#### [Task details]
Leave out every line before the one that contains "left_click(656, 300)". Please restate that line and the rest of the data word for word, through the end.

#### [Provided data]
####################

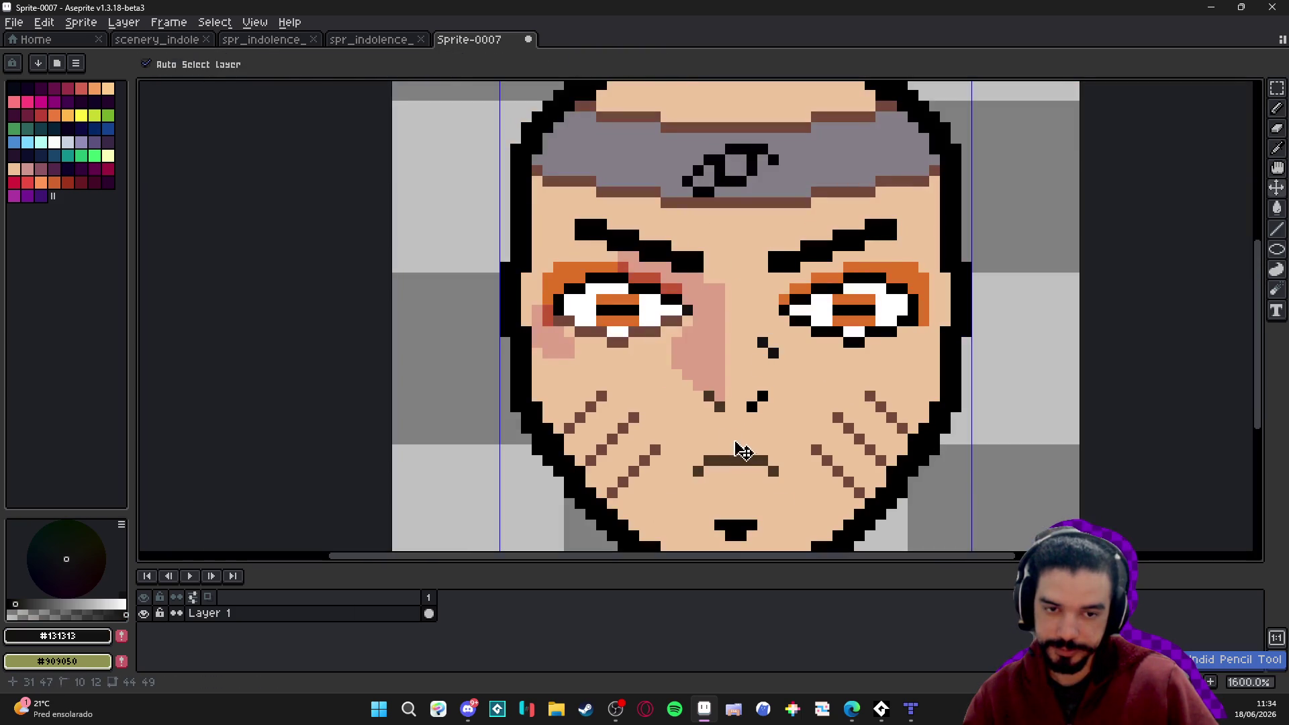
scroll(679, 307, "up", 2)
key("ctrl+z")
Recolour the left eye's black corner pixels and upper lid brown.
left_click(676, 329, "alt")
left_click(693, 297)
left_click(694, 314)
left_click(677, 297)
left_click(656, 300)
mouse_move(656, 299)
left_mouse_down()
mouse_move(597, 266)
mouse_move(612, 266)
mouse_move(551, 264)
left_mouse_up()
Try a black pixel below the right eye, then undo it.
scroll(733, 332, "down", 3)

####################

#### [Output of the task]
left_click(656, 300)
mouse_move(656, 299)
left_mouse_down()
mouse_move(597, 266)
mouse_move(612, 266)
mouse_move(551, 264)
left_mouse_up()
Try a black pixel below the right eye, then undo it.
scroll(733, 332, "down", 3)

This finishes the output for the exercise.